** Opening DATA SHOWN block **

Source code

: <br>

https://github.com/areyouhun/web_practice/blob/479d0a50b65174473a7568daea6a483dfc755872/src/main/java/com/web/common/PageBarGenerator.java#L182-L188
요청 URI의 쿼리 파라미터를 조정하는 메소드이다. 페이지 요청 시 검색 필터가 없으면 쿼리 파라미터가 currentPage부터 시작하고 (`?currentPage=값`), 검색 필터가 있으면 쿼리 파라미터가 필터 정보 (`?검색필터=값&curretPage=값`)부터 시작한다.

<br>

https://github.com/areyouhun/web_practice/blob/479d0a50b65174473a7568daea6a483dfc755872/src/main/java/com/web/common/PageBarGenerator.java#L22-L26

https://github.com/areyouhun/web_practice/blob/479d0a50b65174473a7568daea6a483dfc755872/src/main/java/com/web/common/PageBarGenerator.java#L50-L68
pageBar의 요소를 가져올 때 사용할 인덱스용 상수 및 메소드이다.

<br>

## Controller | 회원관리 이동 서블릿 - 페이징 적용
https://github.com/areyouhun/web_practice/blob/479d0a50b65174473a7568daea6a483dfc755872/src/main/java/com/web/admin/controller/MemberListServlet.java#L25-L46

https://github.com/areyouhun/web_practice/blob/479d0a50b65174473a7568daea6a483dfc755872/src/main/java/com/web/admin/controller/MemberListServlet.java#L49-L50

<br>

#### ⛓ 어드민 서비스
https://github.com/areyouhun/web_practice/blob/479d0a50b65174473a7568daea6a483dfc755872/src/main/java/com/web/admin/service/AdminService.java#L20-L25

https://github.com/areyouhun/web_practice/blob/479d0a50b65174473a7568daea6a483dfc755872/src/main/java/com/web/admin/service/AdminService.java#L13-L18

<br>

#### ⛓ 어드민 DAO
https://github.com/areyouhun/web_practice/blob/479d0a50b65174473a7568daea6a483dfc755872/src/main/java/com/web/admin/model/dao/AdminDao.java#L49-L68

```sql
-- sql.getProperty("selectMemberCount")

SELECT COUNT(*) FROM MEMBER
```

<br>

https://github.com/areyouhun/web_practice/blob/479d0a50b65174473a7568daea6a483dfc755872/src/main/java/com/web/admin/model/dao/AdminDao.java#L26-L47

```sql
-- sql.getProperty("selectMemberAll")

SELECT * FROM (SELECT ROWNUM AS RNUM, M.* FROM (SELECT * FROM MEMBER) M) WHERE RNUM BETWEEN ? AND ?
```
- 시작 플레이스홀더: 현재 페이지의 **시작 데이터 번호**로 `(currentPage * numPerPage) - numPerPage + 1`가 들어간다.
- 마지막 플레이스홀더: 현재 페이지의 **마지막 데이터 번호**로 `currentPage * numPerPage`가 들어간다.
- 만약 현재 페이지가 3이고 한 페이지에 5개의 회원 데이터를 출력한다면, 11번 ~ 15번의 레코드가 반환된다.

** Closing DATA SHOWN block **

> _WHAT TO WORK ON_
Lines containing the word "java" are to be located in the entries and copied.

> _WRITTEN RESPONSE_
https://github.com/areyouhun/web_practice/blob/479d0a50b65174473a7568daea6a483dfc755872/src/main/java/com/web/common/PageBarGenerator.java#L182-L188
https://github.com/areyouhun/web_practice/blob/479d0a50b65174473a7568daea6a483dfc755872/src/main/java/com/web/common/PageBarGenerator.java#L22-L26
https://github.com/areyouhun/web_practice/blob/479d0a50b65174473a7568daea6a483dfc755872/src/main/java/com/web/common/PageBarGenerator.java#L50-L68
https://github.com/areyouhun/web_practice/blob/479d0a50b65174473a7568daea6a483dfc755872/src/main/java/com/web/admin/controller/MemberListServlet.java#L25-L46
https://github.com/areyouhun/web_practice/blob/479d0a50b65174473a7568daea6a483dfc755872/src/main/java/com/web/admin/controller/MemberListServlet.java#L49-L50
https://github.com/areyouhun/web_practice/blob/479d0a50b65174473a7568daea6a483dfc755872/src/main/java/com/web/admin/service/AdminService.java#L20-L25
https://github.com/areyouhun/web_practice/blob/479d0a50b65174473a7568daea6a483dfc755872/src/main/java/com/web/admin/service/AdminService.java#L13-L18
https://github.com/areyouhun/web_practice/blob/479d0a50b65174473a7568daea6a483dfc755872/src/main/java/com/web/admin/model/dao/AdminDao.java#L49-L68
https://github.com/areyouhun/web_practice/blob/479d0a50b65174473a7568daea6a483dfc755872/src/main/java/com/web/admin/model/dao/AdminDao.java#L26-L47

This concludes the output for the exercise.